━━ Extract

- Palliative care has been accused of the medicalisation of death, and care must be taken to balance technical interventions with a humanistic orientation to dying patients. This is where a team approach is essential, each member of the team being able to see different aspects of the patient’s suffering, personality and needs.
- the prescription of appropriate treatment is particularly important in palliative care because of the unnecessary additional suffering that may be caused by inappropriately active therapy or by lack of treatment
- when palliative care includes active therapy for the underlying disease, limits should be observed, appropriate to the patient’s condition and prognosis and expressed wishes which may be different from those of the clinicians
- treatment known to be futile, given because ‘you have to do something’, is unethical
- where only symptomatic and supportive palliative measures are employed, all efforts are directed at the relief of suffering and the quality of life, and not necessarily at the prolongation of life
Comprehensive inter-professional care
- the provision of total or comprehensive care for all aspects of a patient’s suffering requires an interdisciplinary team
- palliative care should deliver the best possible medical, nursing and allied health care that is available and appropriate
Consistent medical care
- consistent medical management requires that an overall plan of care be established, and regularly reviewed, for each patient
- this will reduce the likelihood of sudden or unexpected alterations, which can be distressing for the patient and family. It may lessen the chance of crises or medical emergencies which can frighten the patient and relatives.

━━━━
━━ Collected data

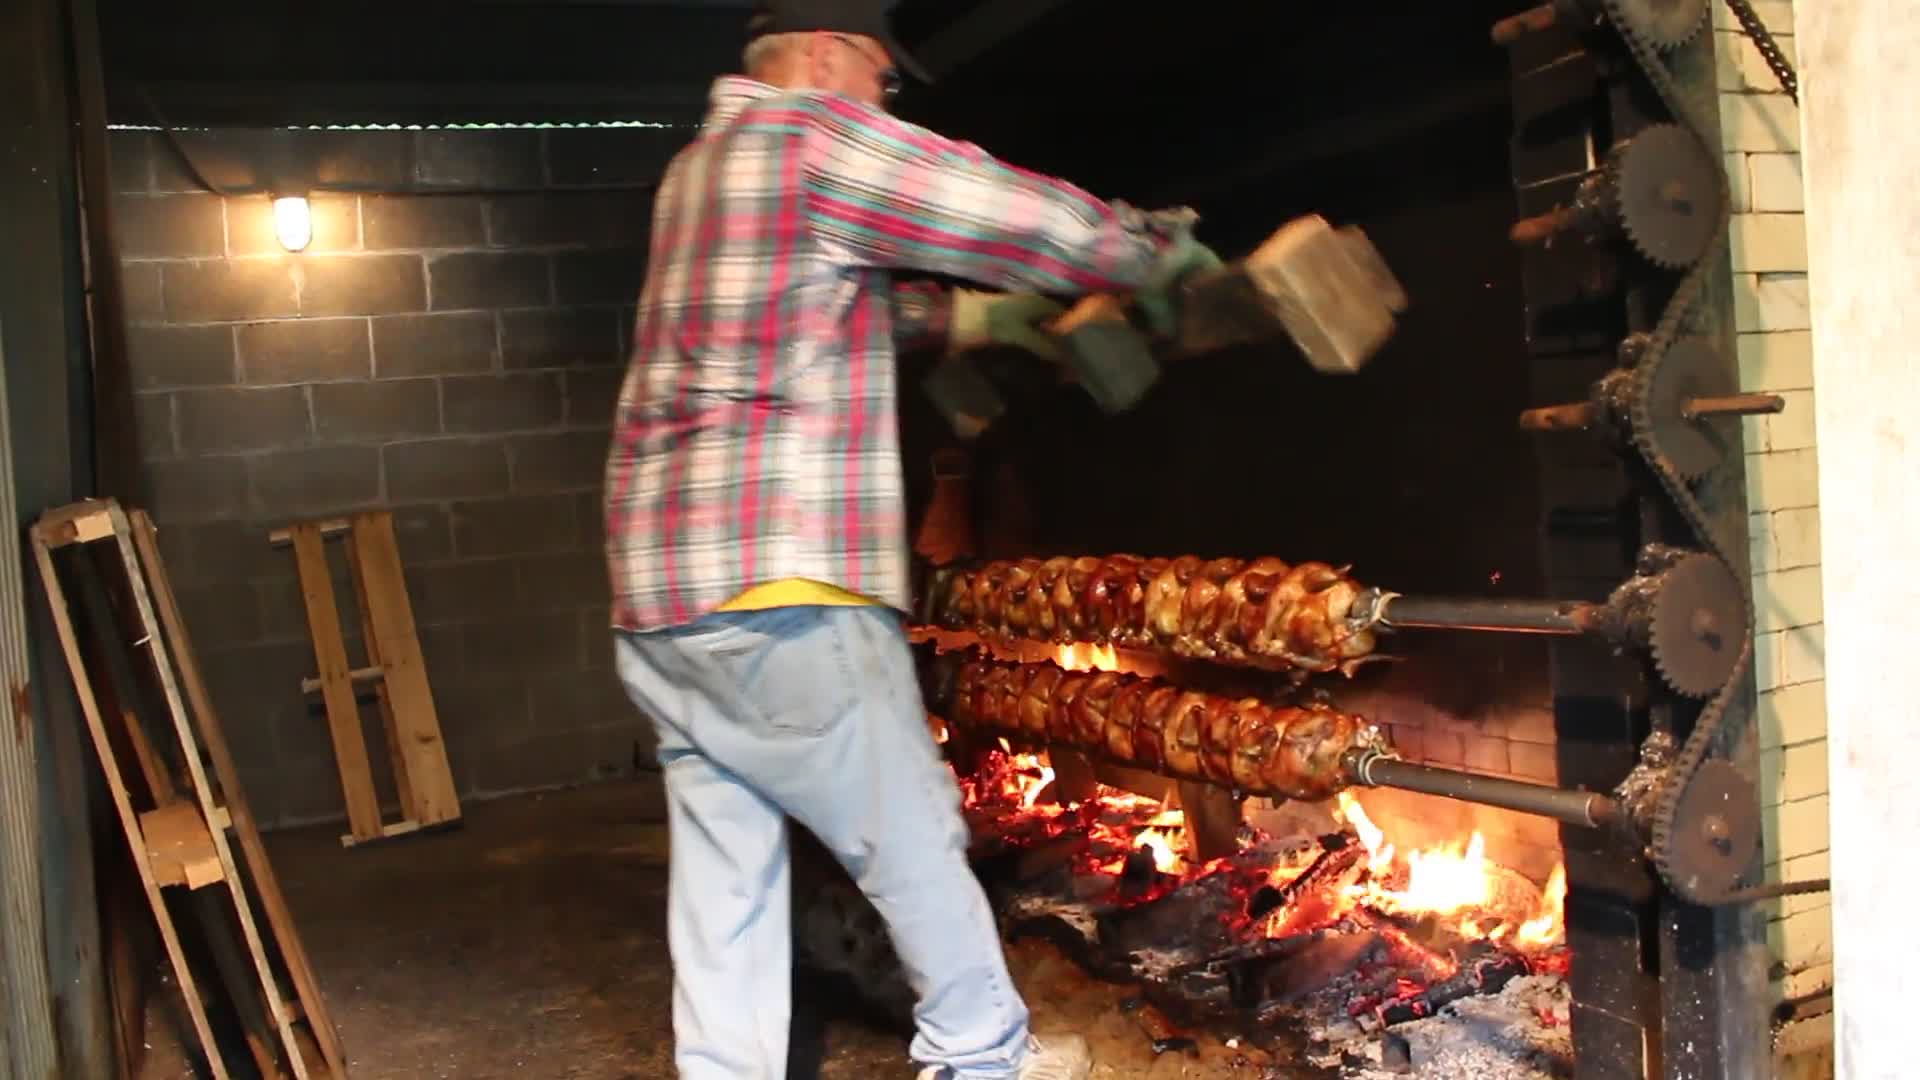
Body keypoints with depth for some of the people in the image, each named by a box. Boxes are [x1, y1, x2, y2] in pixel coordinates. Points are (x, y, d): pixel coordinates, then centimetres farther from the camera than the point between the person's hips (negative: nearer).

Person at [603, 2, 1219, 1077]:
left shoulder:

━━━━

_Work instruction A_
Decide whether each statement agrees with the palliative care extract: (i) futile treatment given because "you have to do something" is called unethical; (ii) when only symptomatic and supportive measures are used, efforts are aimed mainly at prolonging life; (iii) a patient's overall plan of care should be set once and then left unchanged. Answer yes or no for each, quoting the deciding words.
_Work instruction B_
Return the part of the palliative care extract that opens with the words containing "- Palliative care has" and closes with "personality and needs.".

_Final answer A_
(i) Yes: "treatment known to be futile, given because ‘you have to do something’, is unethical"
(ii) No: "all efforts are directed at the relief of suffering and the quality of life, and not necessarily at the prolongation of life"
(iii) No: "an overall plan of care be established, and regularly reviewed, for each patient"

_Final answer B_
- Palliative care has been accused of the medicalisation of death, and care must be taken to balance technical interventions with a humanistic orientation to dying patients. This is where a team approach is essential, each member of the team being able to see different aspects of the patient’s suffering, personality and needs.